#### Text under study ####

For acreage, by contrast, the uncertainty over what data the USDA will show is markedly higher than a year ago for corn.
At 3.6m acres, the gap is three times bigger than last year, with the extent of the gap largely down to uncertainty over how much a strong early pace to the sowing season encouraged growers to plant more of the grain, and exploit strong seeding conditions.
In 11 out of the last 15 years, the USDA's end-June acreage report has shown a bigger area than that forecast by the March report showing plantings that farmers intended to make – and by a hefty margin in these years, of an average of 1.1m acres, research by Allendale shows.
(That said, the June area estimate is often as high water mark, with soybean and corn area, in wet years, declining by an average of 1.75m acres and 600,000 acres respectively, according to RJ O'Brien, analysis which excludes the supremely wet year of 1993.)
For soybeans, the range of market estimates for plantings is, at 3.0m acres, actually a little lower than last year.
But that does not actually reflect any sense of certainty about the data. Quite the opposite. The figure that the USDA produces for acreage will almost certainly be dismissed immediately by traders as an overestimate.

####

__Brief 1__. Reproduce the passage on USDA acreage estimates word for word, from "For soybeans, the" up to and including "as an overestimate.".
__Brief 2__. Carry on the passage on USDA acreage estimates from its final sentence.

#### Dataset extract ####

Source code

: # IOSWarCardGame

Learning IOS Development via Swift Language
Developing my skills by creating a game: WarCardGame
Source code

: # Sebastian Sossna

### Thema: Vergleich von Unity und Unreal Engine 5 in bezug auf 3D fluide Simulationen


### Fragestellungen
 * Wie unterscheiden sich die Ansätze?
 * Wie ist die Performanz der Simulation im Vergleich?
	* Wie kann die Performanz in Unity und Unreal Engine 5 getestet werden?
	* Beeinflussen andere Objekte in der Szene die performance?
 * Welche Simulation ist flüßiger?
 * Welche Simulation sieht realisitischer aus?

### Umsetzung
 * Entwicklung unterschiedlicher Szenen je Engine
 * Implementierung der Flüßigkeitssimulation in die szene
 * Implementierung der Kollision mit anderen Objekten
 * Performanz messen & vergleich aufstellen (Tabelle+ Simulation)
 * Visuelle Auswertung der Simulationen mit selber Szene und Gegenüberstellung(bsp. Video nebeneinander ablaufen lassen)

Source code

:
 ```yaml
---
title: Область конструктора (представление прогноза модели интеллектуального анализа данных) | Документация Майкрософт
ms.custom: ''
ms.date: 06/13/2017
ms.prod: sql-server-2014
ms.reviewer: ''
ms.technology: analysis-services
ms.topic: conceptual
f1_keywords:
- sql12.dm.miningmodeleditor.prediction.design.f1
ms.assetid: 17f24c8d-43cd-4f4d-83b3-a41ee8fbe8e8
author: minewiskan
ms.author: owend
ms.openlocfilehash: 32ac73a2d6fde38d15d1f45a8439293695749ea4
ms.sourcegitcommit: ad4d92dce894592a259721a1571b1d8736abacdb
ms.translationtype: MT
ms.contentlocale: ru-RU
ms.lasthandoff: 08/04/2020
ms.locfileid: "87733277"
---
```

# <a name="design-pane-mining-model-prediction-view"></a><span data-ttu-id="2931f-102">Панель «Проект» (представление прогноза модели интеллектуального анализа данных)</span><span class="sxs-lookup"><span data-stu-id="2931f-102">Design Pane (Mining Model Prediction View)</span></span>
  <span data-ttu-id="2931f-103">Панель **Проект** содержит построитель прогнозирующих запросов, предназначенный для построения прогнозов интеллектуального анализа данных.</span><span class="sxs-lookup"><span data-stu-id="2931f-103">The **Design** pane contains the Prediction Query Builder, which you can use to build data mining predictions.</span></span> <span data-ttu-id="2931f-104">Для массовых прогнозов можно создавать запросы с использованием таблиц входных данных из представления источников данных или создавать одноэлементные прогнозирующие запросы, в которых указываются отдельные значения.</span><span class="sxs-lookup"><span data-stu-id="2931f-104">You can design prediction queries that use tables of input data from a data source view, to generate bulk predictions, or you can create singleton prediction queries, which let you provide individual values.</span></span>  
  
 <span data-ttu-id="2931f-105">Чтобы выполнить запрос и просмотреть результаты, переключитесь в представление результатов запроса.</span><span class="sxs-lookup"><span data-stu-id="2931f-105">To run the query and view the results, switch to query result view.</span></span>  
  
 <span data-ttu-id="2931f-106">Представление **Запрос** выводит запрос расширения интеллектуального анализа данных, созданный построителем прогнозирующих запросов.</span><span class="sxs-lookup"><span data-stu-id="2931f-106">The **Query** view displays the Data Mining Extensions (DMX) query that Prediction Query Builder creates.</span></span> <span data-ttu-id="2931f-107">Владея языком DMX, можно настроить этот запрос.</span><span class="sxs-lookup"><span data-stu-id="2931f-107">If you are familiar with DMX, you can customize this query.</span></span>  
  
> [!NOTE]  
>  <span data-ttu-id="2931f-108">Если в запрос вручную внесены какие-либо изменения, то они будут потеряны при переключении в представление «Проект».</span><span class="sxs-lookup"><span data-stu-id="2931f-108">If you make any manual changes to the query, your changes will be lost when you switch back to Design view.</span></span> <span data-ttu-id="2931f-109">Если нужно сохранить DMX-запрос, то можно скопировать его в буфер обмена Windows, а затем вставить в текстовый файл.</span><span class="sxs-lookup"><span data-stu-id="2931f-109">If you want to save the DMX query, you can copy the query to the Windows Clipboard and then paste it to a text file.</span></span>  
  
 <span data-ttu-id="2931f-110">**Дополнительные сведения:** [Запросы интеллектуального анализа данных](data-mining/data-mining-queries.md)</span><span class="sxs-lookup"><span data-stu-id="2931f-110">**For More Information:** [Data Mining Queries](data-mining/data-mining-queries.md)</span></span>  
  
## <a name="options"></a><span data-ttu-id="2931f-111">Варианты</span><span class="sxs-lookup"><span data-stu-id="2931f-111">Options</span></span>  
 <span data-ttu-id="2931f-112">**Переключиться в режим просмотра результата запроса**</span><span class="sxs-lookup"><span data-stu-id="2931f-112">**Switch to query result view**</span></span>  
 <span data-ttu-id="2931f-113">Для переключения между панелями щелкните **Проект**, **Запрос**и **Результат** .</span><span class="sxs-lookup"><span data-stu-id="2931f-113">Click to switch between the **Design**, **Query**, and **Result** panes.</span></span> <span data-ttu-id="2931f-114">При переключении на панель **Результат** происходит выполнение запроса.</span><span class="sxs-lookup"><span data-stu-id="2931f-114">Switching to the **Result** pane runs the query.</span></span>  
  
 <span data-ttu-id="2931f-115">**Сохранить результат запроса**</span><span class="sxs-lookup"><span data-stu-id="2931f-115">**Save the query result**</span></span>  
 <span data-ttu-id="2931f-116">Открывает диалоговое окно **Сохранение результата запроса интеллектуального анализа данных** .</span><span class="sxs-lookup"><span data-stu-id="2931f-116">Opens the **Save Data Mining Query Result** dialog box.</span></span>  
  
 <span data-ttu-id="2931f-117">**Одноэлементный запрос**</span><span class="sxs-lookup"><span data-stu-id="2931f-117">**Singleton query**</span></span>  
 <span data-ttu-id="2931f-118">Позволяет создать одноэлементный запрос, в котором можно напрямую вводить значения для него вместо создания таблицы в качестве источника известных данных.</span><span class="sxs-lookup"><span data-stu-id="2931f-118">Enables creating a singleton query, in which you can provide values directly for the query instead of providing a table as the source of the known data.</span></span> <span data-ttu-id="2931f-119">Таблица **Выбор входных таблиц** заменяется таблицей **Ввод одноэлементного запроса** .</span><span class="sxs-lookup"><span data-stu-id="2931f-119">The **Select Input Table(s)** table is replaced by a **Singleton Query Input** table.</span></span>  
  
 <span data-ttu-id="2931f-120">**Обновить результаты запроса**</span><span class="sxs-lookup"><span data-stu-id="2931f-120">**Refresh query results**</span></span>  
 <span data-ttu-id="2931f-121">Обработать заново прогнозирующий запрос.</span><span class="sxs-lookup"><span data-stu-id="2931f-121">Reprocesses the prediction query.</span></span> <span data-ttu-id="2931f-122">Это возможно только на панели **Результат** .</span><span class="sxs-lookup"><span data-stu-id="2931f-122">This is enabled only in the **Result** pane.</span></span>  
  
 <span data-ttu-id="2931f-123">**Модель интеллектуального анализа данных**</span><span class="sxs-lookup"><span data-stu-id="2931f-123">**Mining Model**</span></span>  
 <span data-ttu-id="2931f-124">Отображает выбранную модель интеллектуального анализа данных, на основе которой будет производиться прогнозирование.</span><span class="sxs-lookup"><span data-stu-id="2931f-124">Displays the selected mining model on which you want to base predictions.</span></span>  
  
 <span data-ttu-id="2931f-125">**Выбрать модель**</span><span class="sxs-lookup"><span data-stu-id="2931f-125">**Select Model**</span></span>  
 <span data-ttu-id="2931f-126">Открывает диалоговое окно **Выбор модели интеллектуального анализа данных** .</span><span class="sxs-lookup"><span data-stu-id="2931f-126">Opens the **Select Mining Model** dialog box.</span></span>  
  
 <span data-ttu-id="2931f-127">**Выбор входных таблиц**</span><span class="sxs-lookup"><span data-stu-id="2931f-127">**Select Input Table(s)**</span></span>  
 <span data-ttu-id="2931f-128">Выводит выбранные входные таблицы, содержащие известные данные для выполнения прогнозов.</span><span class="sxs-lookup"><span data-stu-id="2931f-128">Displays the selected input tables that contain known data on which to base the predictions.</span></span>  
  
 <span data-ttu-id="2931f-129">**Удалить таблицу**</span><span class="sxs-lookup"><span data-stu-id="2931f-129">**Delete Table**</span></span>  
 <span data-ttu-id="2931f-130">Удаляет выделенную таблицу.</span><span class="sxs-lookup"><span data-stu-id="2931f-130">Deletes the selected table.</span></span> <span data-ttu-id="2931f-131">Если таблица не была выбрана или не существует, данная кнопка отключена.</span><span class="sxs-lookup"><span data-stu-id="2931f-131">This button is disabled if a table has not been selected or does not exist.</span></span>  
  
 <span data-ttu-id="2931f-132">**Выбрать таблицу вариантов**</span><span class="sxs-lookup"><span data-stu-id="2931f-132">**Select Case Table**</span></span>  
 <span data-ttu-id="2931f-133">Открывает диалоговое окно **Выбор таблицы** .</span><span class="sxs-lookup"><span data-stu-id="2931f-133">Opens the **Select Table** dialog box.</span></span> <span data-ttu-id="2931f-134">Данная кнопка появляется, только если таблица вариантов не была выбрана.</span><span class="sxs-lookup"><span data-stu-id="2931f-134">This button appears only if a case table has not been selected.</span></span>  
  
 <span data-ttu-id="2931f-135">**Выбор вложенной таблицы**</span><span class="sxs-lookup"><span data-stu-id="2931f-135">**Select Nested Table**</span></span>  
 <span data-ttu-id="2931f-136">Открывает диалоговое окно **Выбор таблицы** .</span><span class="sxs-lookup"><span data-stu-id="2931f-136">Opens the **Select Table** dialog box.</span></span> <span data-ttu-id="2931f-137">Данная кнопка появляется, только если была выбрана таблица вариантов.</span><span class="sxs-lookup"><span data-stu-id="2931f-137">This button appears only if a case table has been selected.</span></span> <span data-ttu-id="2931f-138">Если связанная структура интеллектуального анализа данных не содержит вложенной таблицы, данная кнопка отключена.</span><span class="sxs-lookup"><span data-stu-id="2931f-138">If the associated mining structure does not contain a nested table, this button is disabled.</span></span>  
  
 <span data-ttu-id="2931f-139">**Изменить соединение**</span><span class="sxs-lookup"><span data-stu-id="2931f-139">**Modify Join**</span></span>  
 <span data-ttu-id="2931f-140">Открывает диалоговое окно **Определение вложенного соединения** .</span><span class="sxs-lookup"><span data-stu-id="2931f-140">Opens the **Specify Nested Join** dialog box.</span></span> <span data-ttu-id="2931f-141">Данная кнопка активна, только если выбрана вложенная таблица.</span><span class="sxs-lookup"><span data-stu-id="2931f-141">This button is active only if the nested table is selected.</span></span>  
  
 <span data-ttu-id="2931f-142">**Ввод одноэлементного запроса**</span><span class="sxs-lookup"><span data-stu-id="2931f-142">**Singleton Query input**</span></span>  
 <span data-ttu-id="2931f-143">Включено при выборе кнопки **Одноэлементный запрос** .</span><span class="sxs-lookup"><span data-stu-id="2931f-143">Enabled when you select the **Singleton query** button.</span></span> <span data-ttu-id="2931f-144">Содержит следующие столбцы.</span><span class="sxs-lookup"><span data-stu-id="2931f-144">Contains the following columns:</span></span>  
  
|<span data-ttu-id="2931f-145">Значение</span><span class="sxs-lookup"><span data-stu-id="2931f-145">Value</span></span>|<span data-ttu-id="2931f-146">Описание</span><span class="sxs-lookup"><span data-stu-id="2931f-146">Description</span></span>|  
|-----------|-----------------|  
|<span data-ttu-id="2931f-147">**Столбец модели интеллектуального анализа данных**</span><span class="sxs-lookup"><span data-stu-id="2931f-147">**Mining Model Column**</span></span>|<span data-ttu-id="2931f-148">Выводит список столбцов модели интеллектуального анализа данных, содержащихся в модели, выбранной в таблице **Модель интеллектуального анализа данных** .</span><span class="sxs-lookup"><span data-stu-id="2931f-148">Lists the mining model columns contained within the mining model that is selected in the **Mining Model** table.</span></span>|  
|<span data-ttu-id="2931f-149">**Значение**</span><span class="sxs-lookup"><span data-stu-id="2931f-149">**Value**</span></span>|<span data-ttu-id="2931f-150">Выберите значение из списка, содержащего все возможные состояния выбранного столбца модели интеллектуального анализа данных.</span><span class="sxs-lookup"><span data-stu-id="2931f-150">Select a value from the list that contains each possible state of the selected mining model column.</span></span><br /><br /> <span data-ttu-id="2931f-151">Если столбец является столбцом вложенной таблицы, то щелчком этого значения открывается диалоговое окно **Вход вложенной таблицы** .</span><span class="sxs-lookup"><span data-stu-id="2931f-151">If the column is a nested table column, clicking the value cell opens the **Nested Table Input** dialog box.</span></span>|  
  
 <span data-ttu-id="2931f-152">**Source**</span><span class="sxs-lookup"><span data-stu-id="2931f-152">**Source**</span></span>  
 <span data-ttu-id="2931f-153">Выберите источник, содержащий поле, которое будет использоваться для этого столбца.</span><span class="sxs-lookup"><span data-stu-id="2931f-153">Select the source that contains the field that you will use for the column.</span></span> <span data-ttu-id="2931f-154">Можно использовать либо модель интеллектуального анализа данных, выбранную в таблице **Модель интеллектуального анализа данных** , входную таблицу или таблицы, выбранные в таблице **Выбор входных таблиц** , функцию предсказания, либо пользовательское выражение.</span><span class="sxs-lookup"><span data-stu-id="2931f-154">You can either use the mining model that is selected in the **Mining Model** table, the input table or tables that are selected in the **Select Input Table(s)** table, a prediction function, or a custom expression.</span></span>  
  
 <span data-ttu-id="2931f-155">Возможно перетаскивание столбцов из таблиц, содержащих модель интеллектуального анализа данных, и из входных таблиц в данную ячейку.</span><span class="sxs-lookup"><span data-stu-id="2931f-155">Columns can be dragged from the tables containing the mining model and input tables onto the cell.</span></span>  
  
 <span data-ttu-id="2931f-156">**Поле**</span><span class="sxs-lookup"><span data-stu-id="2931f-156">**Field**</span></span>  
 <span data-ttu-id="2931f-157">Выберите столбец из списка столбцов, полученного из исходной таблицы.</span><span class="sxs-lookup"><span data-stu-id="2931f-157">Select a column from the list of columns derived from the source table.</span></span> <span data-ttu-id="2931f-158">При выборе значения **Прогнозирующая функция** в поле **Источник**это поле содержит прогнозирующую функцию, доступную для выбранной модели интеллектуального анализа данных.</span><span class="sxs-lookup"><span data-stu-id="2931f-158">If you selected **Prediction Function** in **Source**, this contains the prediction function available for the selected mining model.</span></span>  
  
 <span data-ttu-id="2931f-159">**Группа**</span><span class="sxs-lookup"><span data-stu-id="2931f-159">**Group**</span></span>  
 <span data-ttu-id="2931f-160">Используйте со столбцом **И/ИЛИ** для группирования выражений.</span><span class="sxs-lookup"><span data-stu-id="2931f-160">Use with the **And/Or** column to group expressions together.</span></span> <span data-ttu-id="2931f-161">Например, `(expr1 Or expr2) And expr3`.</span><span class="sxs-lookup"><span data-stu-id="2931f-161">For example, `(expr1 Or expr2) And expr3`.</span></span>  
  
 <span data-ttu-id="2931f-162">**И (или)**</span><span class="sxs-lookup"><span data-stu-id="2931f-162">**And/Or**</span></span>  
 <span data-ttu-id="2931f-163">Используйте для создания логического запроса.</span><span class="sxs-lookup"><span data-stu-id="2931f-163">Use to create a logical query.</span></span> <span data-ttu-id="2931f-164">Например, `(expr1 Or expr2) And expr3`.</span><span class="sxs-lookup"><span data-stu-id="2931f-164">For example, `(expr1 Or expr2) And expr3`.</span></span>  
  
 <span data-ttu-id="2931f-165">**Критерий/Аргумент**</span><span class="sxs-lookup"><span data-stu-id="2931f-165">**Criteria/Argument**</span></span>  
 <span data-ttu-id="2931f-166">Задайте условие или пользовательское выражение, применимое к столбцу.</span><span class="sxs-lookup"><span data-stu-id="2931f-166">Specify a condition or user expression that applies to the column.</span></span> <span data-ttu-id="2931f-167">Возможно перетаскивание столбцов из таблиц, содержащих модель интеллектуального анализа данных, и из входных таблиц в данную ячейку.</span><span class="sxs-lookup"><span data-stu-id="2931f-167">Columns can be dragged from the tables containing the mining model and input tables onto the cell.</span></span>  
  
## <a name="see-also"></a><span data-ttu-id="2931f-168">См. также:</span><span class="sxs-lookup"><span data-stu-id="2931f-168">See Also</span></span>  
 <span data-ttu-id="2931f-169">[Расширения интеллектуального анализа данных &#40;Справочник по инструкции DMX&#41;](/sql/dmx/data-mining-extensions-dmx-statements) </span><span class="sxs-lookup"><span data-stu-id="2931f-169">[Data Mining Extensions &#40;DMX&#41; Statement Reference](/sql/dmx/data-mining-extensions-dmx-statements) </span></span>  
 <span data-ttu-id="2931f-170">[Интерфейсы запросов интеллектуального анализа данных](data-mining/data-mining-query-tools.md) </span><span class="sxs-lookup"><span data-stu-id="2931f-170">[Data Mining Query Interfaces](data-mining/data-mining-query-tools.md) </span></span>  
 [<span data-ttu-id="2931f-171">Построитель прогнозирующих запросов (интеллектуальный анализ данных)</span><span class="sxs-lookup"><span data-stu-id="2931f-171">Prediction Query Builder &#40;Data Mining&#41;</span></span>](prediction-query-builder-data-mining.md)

####

__Answer section 1__.
For soybeans, the range of market estimates for plantings is, at 3.0m acres, actually a little lower than last year.
But that does not actually reflect any sense of certainty about the data. Quite the opposite. The figure that the USDA produces for acreage will almost certainly be dismissed immediately by traders as an overestimate.

__Answer section 2__.
OK, the average forecast for the acreage report figure for soybean sowings "is about 500,000 acres above the forecast that the USDA currently has in place," said Bill Tierney at AgResource.
"But the market predicts the actual figure will be below that."
RJ O'Brien's Richard Feltes said:" The trade will be included to trim an additional 500,000-1.0m acres off the USDA number on Tuesday."
The trouble is the farmer survey on which the acreage report is based was undertaken in the first two weeks of the month – before extreme wetness really emerged as setback to plantings of the oilseed in particular in the likes of Kansas and Missouri in the western Corn Belt.
(Corn is planted a little before soybeans, meaning that its sowings escaped the worst of the wet spell, although excess moisture has compromised the quality of some of what was planted, as data overnight showed.)
Farmers will prove unable to plant much of what they had intended to sow – although the extent of the seedings that will go unfulfilled remains in doubt.
The USDA data overnight showed that, with the sowings window closing, there are some "2.5m acres of soybeans that should be in the ground that are not, and a total of 5.1m acres unplanted" overall, Mr Feltes said.
"The trouble with the acreage report is that it is a month too early this year," Brian Henry at Benson Quinn Commodities said.
Indeed, it is possible that, to gauge a more accurate figure the USDA may undertake a resurvey, for feeding into the August edition of the USDA's benchmark monthly Wasde world crop supply and demand report, Mr Tierney said.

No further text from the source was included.